Dueling Fools
1999
December 30, 1998
1999 Bull Argument
by Bill Barker ([email protected])
Tomorrow, and tomorrow, and tomorrow,
Creeps in this petty pace from day to day,
To the last syllable of recorded time;
And all our yesterdays have lighted Fools
The way to dusty death. Out, out, brief candle!
- Macbeth
Tomorrow and tomorrow and tomorrow -- that will have us looking at the second day of our 1999 Fool-A-Day Calendars. Something about flipping through the other 363 days has Rick getting ready to panic -- and I think I know what it is. My ursine friend is no doubt going to argue that all our yesterdays over the past four or ten or seventeen years (pick a recent time frame, any time frame!) have lighted for portfolios of Fools the way to a dusty death. Rick will have us believe that after we finish going out tomorrow night, finally able after all these years to truly "Party Like It's 1999," that there soon afterwards will be a hangover to endure after the long and glorious party that we have all been enjoying for so long. "All good things must come to an end, trees don't grow to the sky -- out, out, brief candle!"
Piffle.
The grand glorious market returns that have been achieved by the S&P 500, an annualized return of 17.3% over the '90s may indeed embody a pace that there is little reason to believe can go on forever, and I expect Rick will make great use of numbers hovering around the S&P. Will it end, or at least pause, for the S&P this year? Perhaps. Who knows? Indeed, for long-term shareholders, who cares?
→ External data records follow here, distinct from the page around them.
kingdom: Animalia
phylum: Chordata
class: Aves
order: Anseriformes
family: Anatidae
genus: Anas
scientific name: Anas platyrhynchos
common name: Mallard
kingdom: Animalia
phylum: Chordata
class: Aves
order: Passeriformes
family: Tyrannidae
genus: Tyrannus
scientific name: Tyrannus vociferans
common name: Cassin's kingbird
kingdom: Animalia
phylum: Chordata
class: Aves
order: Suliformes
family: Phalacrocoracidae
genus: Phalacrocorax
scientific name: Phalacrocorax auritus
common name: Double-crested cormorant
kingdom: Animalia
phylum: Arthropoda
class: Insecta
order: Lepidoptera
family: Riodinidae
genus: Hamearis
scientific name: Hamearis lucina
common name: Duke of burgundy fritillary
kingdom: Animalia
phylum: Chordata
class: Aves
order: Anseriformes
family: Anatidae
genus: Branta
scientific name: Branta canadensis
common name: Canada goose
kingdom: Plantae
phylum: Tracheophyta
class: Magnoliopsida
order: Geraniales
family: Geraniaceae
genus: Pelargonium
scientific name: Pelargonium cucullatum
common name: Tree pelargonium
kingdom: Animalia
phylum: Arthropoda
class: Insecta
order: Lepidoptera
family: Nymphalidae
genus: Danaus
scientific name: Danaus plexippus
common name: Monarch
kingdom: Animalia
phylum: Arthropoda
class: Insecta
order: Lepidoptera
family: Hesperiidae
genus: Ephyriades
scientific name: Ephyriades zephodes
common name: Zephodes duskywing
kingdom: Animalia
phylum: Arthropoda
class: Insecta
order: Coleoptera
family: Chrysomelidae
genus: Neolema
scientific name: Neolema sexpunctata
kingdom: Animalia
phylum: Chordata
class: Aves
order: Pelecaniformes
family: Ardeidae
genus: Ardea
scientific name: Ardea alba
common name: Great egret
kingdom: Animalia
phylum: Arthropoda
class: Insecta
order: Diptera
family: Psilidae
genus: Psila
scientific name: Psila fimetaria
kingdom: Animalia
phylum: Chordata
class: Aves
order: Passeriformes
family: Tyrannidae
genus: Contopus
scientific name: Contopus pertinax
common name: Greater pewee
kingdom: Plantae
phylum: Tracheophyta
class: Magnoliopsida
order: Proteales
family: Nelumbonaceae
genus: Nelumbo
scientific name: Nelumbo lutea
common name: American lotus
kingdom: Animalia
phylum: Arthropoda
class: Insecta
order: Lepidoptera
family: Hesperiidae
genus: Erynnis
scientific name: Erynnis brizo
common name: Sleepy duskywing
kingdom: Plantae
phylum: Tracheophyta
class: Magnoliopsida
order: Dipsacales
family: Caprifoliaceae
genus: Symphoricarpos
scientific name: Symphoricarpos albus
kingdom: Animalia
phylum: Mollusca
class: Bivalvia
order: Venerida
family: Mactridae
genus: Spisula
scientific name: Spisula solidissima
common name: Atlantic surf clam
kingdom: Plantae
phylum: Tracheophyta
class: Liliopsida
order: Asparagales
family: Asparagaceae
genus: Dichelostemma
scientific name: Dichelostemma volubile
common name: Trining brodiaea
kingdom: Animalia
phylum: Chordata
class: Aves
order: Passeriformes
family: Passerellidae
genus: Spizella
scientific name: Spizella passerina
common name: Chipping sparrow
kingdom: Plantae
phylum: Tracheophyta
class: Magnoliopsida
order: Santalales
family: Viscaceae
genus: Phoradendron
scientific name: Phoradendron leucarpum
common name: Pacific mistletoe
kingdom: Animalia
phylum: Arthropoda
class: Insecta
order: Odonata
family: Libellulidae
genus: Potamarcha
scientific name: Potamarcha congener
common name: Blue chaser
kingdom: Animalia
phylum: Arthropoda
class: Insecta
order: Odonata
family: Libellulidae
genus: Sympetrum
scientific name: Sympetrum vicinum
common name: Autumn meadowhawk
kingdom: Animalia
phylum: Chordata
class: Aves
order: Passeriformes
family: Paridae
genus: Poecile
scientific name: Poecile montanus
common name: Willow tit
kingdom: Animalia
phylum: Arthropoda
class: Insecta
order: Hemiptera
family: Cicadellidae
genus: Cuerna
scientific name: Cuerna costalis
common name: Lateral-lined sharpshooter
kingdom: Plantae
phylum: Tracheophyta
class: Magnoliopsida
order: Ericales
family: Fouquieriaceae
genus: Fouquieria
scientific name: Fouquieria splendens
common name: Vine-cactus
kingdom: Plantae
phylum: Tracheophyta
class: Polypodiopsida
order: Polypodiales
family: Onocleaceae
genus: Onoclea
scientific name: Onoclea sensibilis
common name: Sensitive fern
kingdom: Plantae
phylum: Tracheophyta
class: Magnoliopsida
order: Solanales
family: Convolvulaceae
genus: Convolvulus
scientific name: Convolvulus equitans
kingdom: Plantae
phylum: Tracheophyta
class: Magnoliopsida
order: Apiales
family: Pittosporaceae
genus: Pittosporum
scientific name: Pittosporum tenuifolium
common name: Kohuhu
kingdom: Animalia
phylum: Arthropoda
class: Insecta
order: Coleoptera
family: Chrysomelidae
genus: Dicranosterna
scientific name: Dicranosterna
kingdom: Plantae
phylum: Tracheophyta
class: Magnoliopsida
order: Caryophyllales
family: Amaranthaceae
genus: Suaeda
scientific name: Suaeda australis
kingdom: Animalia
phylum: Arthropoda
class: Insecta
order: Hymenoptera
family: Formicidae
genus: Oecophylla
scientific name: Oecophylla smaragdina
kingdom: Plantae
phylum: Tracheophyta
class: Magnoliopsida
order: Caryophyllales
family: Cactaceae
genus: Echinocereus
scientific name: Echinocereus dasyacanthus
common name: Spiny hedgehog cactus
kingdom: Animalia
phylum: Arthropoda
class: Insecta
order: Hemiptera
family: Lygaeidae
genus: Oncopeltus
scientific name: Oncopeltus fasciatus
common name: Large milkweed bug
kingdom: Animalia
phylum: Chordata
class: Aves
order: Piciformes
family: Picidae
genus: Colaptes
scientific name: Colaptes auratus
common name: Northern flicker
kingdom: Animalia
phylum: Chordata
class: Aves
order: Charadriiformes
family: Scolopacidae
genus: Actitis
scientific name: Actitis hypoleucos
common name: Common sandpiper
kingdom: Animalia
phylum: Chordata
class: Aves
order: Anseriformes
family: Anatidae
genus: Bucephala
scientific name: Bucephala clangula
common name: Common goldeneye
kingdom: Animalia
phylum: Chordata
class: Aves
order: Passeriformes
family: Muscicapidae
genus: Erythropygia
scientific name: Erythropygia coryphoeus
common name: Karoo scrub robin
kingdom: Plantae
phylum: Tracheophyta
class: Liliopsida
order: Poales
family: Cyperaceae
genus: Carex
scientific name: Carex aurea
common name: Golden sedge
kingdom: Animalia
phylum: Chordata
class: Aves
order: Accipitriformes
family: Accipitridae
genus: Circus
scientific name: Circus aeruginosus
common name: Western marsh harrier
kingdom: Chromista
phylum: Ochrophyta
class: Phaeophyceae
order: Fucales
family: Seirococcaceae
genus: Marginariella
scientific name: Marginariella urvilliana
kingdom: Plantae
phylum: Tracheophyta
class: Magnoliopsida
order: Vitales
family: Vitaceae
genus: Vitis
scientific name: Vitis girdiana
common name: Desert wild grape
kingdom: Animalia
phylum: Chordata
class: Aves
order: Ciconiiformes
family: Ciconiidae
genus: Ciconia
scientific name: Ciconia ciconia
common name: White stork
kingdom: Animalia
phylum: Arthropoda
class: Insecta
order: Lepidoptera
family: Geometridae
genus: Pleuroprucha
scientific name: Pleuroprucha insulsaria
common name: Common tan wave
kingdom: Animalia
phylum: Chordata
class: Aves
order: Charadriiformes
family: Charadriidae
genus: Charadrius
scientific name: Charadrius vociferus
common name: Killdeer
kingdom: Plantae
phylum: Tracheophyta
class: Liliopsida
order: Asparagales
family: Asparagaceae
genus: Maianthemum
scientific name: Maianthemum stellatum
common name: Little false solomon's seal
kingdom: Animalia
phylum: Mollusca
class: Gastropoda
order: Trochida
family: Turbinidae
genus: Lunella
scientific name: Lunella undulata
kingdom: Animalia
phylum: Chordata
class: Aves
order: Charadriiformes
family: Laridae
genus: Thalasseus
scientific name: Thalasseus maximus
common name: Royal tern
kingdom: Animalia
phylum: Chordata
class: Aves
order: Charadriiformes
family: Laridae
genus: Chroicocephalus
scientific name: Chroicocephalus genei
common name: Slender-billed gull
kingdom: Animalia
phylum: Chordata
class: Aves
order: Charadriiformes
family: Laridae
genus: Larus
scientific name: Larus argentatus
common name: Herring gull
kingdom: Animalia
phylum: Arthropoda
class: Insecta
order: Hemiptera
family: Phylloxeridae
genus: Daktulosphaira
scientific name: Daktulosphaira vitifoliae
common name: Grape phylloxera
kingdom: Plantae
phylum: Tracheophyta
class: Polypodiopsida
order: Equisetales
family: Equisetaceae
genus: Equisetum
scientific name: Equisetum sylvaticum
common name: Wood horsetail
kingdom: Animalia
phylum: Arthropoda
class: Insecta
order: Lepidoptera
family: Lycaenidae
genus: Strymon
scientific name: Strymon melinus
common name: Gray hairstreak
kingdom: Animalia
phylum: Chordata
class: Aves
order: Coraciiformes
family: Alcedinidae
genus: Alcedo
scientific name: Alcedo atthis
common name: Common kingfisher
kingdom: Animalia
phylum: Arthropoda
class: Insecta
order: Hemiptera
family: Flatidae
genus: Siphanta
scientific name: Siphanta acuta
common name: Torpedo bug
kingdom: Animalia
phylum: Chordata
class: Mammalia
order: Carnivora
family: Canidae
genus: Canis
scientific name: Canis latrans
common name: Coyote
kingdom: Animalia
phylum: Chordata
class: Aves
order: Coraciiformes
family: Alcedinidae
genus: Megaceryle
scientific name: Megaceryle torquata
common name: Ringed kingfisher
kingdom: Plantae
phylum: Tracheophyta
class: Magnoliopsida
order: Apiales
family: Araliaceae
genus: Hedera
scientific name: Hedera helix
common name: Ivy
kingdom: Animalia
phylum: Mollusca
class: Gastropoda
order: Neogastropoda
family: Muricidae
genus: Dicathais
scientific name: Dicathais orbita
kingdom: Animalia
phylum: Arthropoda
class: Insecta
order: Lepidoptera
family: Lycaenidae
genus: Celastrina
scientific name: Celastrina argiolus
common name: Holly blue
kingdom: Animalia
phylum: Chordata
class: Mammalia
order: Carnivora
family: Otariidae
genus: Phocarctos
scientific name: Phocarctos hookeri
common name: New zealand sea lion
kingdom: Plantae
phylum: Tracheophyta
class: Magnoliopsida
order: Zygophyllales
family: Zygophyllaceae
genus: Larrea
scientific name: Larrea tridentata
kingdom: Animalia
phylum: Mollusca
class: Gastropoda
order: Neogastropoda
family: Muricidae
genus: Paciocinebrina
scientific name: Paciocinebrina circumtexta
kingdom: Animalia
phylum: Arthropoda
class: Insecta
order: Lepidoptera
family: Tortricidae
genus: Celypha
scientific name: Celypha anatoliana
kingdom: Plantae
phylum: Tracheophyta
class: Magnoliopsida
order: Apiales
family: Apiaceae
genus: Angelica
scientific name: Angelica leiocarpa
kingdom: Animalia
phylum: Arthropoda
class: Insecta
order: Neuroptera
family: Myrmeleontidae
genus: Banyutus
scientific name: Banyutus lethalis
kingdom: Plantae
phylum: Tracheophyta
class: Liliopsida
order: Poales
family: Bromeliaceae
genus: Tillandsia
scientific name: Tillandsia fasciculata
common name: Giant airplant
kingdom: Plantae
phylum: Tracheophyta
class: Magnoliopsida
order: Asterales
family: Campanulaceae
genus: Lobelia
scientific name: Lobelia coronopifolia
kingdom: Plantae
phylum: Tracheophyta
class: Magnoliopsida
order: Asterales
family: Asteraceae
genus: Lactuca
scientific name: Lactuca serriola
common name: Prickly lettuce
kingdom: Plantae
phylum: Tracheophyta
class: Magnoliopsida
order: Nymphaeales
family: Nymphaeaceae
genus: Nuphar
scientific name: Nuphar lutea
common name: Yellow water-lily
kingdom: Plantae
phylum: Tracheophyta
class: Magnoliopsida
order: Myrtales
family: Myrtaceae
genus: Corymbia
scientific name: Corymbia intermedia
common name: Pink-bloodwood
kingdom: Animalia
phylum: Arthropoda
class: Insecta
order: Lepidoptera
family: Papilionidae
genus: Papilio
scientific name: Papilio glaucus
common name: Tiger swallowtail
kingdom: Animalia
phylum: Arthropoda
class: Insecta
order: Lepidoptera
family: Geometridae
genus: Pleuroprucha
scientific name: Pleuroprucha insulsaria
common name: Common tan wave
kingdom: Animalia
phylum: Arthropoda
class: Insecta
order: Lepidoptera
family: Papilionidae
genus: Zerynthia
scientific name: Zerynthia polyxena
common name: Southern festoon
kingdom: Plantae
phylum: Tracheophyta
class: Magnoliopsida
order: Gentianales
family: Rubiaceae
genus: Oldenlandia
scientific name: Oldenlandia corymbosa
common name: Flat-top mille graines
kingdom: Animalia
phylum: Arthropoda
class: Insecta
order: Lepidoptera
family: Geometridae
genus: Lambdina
Any argument that one should look strictly or primarily to the S&P's recent past to determine what the future holds reminds me of the only truly important event that we know will occur in 1999 -- the long-awaited release of the first chapter in the Star Wars saga, The Phantom Menace.
Yes, trotting out the recent performance of the S&P and extrapolating from that as to what will likely happen in the stock market as a whole is clearly a phantom menace, because the stock market is so much more than the five hundred biggest stocks in the market. Though the idea has taken root (and indeed this site has contributed to the notion) that the S&P 500 is the proper benchmark for the stock market and describes accurately what is going on in the stock market as a whole, this is an idea which is misleading, and obscures the truth of where the Foolish bull would most intelligently look for 1999's probable great stock ideas.
Remember small-cap stocks -- the stocks that made the Fool Ratio famous? It might be hard to remember anything about small capitalization stocks, because so few investors have been paying attention to them lately, and fewer still have actually been buying any. Small cap stocks have trailed the S&P's returns for five straight years, and in 1998 the Vanguard Small Cap Index (Ticker: NAESX) turned in about a -8% performance for shareholders. Over the last three years, small caps as a whole have turned in a 10.8% annual return, and over the last five years an 11.9% return. These results are hardly exceptional by any historic measure. Meanwhile, over the last five years, the S&P has produced an average annual return of 23.0%.
That's right, despite a booming economy, bright prospects and great execution by lots of companies in the small cap world, investors' attention of late has been focused almost exclusively on the S&P 500 in general and toward large-cap growth stocks in particular.
Does this make any real sense? Hardly. The historic returns of small caps over time match the returns of large capitalization stocks, so it doesn't take a very brave soul to predict a reversion to the mean in a big way at some point in the near future. As 1999 starts, small caps are way overdue to start seeing the types of returns that would catch them up with the narrower S&P's performance, and if anything approaching that occurs, it will be an extremely bullish market for the over 90% of companies in the market which are not in the S&P 500.
Given the returns that appear to be due to the universe of small-cap stocks, the extremely positive shape that the economy is in, and the fact that the third and fourth years of a Presidential cycle have provided superior returns over the first and second years seven out of the last eight times, 1999 is shaping up very nicely indeed.
I remember well that in early January of 1998, Rick predicted that "after a huge 3-year-run [the market] will need a December surge to squeak out a tiny 2% gain." Hey, I might have stated the same at the beginning of the year. But in evaluating whether any of us should go about trying to predict the entire market's near-term future based upon the near-term past, let us remember the closing line to Macbeth's excerpted speech from above, applicable to any editor-of-Barron's-type calls of drops in the stock market just on the basis that bad years ought to follow good ones:
It is a tale told by an idiot, full of sound and fury, signifying nothing.